Divergence-preserving methods for incompressible flow
- Date:
- Time: 14:00 - 15:30
- Address: Sokolovská 83, Praha
- Room: K3
- Speaker: Jan Blechta
In this review talk the structure-preserving property of discretizations for incompressible flow that is called pressure robustness will be covered. It is arguably the most important development of the last decade in the field: "[P]ressure-robust space discretisations outperform non-pressure-robust space discretisations for incompressible Navier–Stokes flows, especially at high Reynolds numbers." [Gauger, Linke, Schroeder 2019] "[P]ressure-robust schemes outperform non-pressure-robust schemes for entire classes of transient incompressible flows at high Reynolds numbers." [Lederer, Merdon, Schöberl 2019] Classical discretizations of incompressible flow, such as the Hood–Taylor mixed element or the MINI element, enforce mass conservation in the sense of L2 orthogonality to the pressure space. It turns out that, in the simplest case of the stationary Stokes system, this leads to the velocity discretization error being polluted by the pressure error, which gives the name to the phenomenon of pressure nonrobustness. This can also be viewed as the incompatibility of the discretization with the Helmholtz decomposition. On practical level this leads to various kinds of instabilities. On the other hand the schemes which enforce the mass conservation pointwise are free of these problems. The difficult part is to establish inf-sup stability.

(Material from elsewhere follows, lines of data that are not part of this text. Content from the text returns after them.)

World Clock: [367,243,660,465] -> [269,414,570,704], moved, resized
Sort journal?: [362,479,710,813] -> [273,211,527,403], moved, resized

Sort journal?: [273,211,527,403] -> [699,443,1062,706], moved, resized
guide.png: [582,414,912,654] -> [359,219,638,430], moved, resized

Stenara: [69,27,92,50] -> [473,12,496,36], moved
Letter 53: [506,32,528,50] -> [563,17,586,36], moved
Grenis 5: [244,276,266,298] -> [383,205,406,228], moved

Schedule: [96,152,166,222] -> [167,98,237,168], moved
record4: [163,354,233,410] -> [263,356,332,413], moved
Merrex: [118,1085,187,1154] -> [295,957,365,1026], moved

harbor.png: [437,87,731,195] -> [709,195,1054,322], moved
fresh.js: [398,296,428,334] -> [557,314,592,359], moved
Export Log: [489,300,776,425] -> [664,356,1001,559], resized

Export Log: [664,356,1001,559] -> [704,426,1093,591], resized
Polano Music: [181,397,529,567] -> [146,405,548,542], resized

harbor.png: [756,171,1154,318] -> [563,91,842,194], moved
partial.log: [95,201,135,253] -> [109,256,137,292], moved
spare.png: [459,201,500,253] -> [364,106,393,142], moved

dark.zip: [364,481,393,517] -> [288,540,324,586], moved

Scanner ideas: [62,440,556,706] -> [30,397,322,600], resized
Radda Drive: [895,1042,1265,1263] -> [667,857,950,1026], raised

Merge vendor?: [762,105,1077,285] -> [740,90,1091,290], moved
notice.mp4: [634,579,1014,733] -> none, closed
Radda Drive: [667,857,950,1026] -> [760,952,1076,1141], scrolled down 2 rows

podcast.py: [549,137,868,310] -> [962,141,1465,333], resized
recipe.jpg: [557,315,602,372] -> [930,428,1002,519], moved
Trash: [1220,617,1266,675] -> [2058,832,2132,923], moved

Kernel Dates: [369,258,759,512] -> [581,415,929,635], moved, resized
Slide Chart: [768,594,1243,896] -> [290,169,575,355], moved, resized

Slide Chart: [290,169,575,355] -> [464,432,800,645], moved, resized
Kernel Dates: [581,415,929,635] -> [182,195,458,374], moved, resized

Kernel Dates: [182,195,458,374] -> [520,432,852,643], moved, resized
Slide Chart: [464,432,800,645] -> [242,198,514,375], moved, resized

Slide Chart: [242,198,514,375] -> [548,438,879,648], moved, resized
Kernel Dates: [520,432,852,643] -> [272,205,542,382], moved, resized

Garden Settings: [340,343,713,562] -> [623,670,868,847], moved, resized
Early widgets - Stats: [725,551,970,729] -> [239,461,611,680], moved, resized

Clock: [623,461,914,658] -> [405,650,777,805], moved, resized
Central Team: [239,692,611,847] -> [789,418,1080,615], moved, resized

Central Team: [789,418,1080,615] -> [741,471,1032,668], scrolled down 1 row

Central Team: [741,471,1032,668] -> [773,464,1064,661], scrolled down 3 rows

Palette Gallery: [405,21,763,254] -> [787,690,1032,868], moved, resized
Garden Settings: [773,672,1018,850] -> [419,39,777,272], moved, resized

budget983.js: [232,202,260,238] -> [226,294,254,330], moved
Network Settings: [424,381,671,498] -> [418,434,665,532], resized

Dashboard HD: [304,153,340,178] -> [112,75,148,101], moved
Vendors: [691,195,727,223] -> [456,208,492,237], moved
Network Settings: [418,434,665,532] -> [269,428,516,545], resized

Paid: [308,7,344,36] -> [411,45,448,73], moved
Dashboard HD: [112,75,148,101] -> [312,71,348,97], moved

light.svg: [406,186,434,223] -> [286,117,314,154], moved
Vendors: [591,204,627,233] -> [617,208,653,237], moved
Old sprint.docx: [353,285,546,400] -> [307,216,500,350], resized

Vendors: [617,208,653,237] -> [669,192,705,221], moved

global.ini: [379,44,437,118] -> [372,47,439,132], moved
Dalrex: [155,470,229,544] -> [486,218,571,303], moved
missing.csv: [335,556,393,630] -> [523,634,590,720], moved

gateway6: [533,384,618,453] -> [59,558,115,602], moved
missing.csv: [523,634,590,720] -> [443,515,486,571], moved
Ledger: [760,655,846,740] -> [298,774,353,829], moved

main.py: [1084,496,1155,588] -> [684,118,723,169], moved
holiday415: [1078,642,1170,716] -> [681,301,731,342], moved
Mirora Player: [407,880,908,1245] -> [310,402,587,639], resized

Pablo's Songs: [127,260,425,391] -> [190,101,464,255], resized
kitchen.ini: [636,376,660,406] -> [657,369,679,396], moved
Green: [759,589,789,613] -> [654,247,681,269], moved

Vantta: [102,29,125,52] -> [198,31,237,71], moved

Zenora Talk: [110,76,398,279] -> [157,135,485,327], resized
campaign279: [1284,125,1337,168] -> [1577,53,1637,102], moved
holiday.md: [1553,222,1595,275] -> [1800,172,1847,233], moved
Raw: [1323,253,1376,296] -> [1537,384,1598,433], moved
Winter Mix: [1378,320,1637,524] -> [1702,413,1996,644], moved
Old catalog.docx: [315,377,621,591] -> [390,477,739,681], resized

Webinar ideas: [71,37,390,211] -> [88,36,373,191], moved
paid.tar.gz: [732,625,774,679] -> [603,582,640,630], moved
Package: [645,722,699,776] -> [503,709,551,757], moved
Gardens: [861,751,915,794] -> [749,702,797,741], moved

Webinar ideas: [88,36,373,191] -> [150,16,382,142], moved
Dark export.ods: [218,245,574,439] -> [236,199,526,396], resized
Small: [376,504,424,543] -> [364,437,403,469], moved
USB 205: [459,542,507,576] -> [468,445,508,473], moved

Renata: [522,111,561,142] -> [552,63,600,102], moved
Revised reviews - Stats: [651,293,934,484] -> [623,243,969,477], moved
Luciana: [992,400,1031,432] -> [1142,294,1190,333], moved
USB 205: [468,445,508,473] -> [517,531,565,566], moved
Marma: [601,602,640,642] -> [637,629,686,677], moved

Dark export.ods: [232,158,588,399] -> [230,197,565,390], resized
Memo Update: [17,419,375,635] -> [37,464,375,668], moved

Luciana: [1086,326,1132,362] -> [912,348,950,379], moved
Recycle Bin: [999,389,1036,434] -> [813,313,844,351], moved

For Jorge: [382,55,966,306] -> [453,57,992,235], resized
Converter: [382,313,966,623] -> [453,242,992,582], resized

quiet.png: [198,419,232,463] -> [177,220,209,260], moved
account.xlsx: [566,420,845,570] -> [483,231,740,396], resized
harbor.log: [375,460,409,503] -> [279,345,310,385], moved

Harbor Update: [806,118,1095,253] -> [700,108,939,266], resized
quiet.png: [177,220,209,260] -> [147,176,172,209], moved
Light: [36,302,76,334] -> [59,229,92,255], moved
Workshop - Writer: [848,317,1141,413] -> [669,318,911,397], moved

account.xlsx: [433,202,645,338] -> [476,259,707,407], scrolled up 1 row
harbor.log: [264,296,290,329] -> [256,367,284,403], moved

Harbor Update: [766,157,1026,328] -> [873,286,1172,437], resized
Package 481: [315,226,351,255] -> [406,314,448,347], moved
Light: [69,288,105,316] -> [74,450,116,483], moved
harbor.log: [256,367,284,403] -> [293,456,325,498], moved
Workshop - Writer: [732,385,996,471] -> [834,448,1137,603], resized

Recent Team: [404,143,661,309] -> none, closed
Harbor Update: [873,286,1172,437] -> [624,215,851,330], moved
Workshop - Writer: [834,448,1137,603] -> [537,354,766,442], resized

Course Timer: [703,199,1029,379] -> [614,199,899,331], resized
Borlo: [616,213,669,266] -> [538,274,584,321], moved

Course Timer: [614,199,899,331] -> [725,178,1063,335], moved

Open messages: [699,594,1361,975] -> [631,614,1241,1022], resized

In this talk I will cover classical results concerning the stability (or the lack of) for the divergence-free Scott–Vogelius pair, new results giving its stability on special (but useful) classes of meshes, overview its connection to the de Rham complex and the finite element exterior calculus, and mention other types of divergence-preserving discretizations. I will also give few computational examples showing how pressure nonrobustness results in various kind of instabilities. Last but not least, it will be shown how certain simple divergence-preserving schemes can be implemented with ease, thus allowing computational practitioners to ditch the everlasting, pressure non-robust, Hood–Taylor method.